Перед самым рассветом малая горсточка штабистов, командиров и еще шестеро оставшихся в живых бойцов уносили с Бородинского поля зачехленное знамя дивизии. Иван Татьянников и Даниил Лозовой шли в середине охранения — это им Сажин поручил нести скрученное на древке и зачехленное знамя. Правое бедро у Лозового было забинтовано, и еще одна повязка была наложена прямо поверх штанины. Он все время подтягивал повязку и хромал, но когда один из штабистов его спросил: «Раненый?» — громко и зло ответил: «Нет! Притворяюсь!» А Сажин с небольшой группой прикрытия шел позади всех.

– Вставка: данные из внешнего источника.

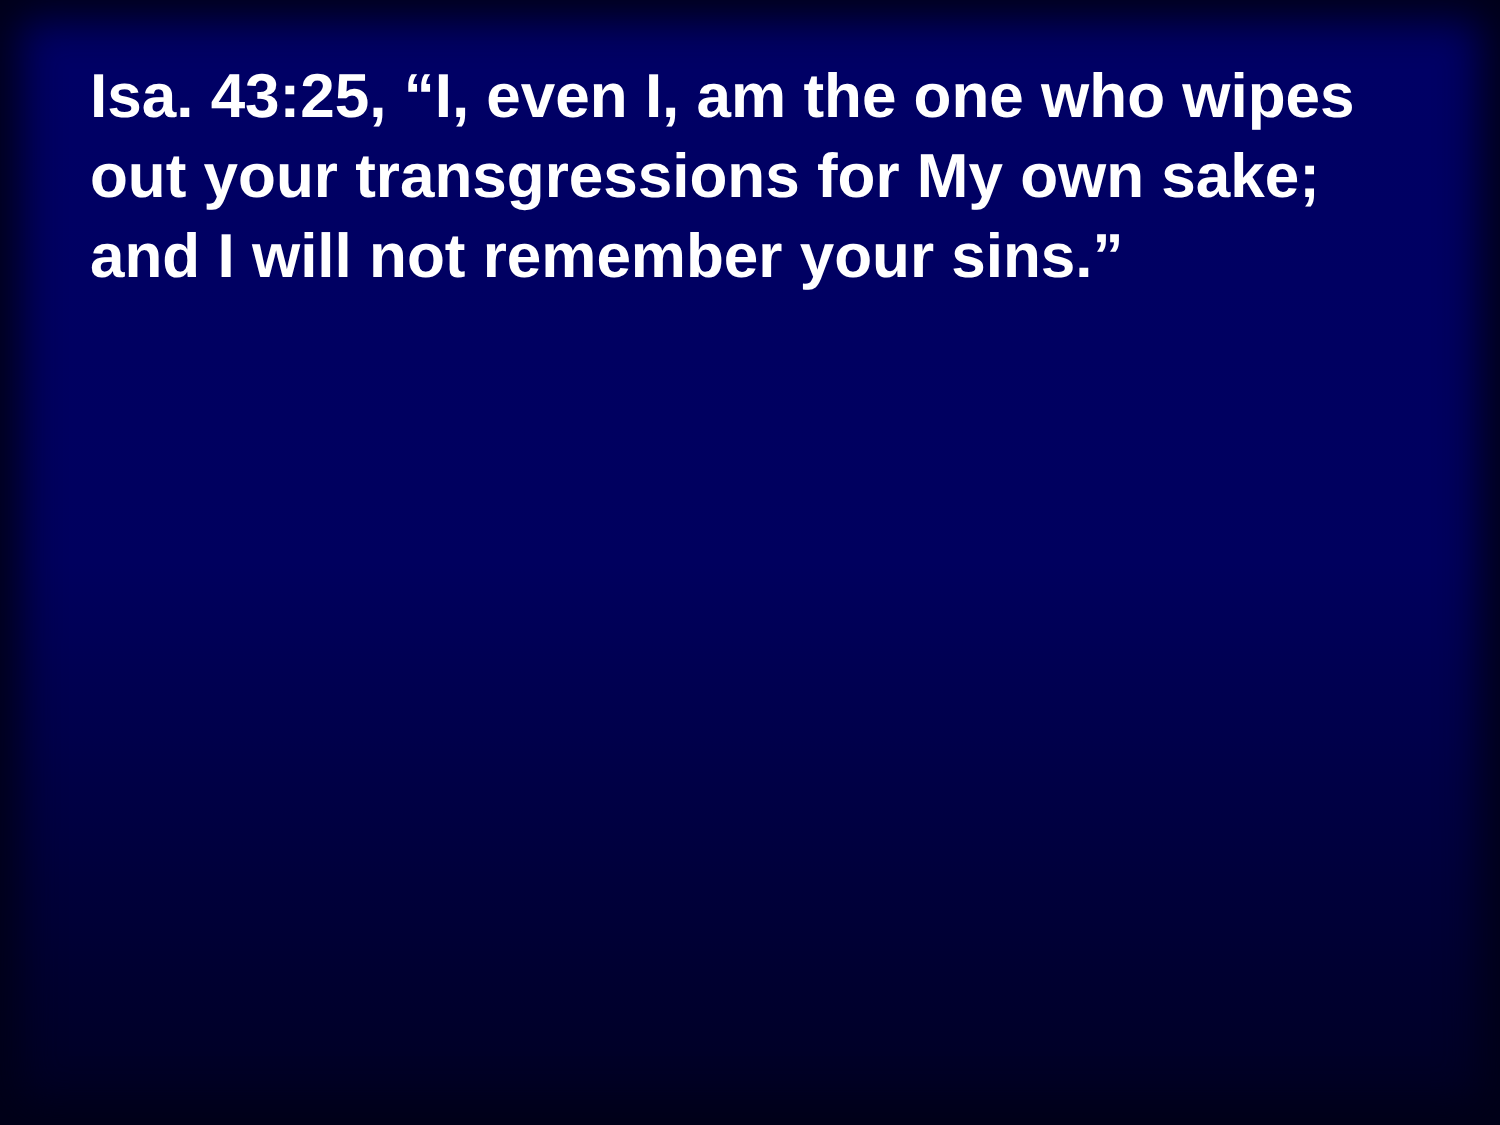Isa. 43:25, “I, even I, am the one who wipes out your transgressions for My own sake; and I will not remember your sins.”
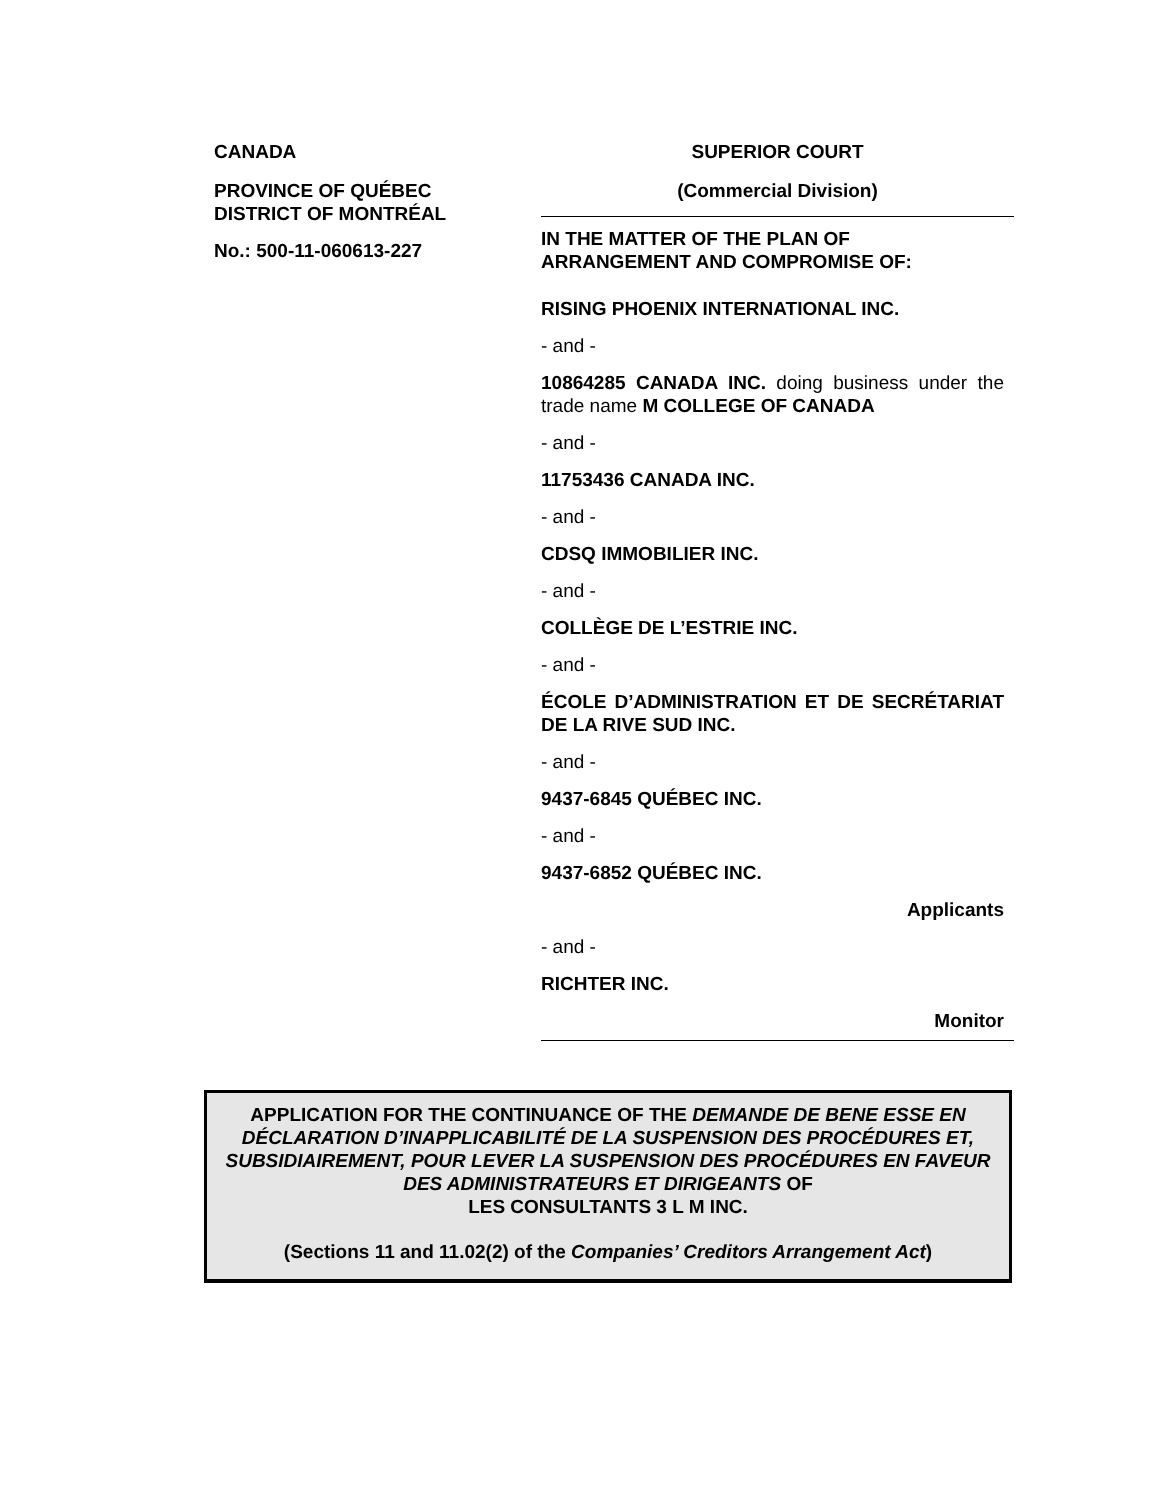CANADA
PROVINCE OF QUÉBEC
DISTRICT OF MONTRÉAL
No.: 500-11-060613-227
SUPERIOR COURT
(Commercial Division)
IN THE MATTER OF THE PLAN OF ARRANGEMENT AND COMPROMISE OF:
RISING PHOENIX INTERNATIONAL INC.
- and -
10864285 CANADA INC. doing business under the trade name M COLLEGE OF CANADA
- and -
11753436 CANADA INC.
- and -
CDSQ IMMOBILIER INC.
- and -
COLLÈGE DE L’ESTRIE INC.
- and -
ÉCOLE D’ADMINISTRATION ET DE SECRÉTARIAT DE LA RIVE SUD INC.
- and -
9437-6845 QUÉBEC INC.
- and -
9437-6852 QUÉBEC INC.
Applicants
- and -
RICHTER INC.
Monitor
APPLICATION FOR THE CONTINUANCE OF THE DEMANDE DE BENE ESSE EN DÉCLARATION D’INAPPLICABILITÉ DE LA SUSPENSION DES PROCÉDURES ET, SUBSIDIAIREMENT, POUR LEVER LA SUSPENSION DES PROCÉDURES EN FAVEUR DES ADMINISTRATEURS ET DIRIGEANTS OF
LES CONSULTANTS 3 L M INC.
(Sections 11 and 11.02(2) of the Companies’ Creditors Arrangement Act)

А попросту говоря, отступал последним. Они все время оглядывались, изредка отстреливались и были готовы каждую секунду залечь и принять бой, чтобы задержать на минуту-другую врага и дать уйти тем, со знаменем дивизии, и еще тем, кто были с ними рядом, — последнее кольцо последнего охранения.
Мария сидела в тамбуре вагона того самого санитарного поезда, что стоял на станции рядом с Ивановым эшелоном. Сидела на откидном стульчике, наклонилась вперед, силы покинули ее, покачивалась, и, казалось, вот-вот упадет. Ночь кончилась. Как в рассветную бездну смотрела она через затемненное копотью стекло последней двери последнего вагона. Стремительно убегали рельсы. Ей виделось, что убегают они не назад, а туда, где идет бой, где в самой середине этого боя ее Иван с сотоварищами. Рельсы убегали туда с гулом и гудом, шпалы летели туда стремительной лесенкой, лес туда бежал, наклоняясь с шелестом и посвистом, все поля-луговины катили туда, ухая да ахая. Туда. На подмогу! А назад вроде бы откатывалась она сама, Мария.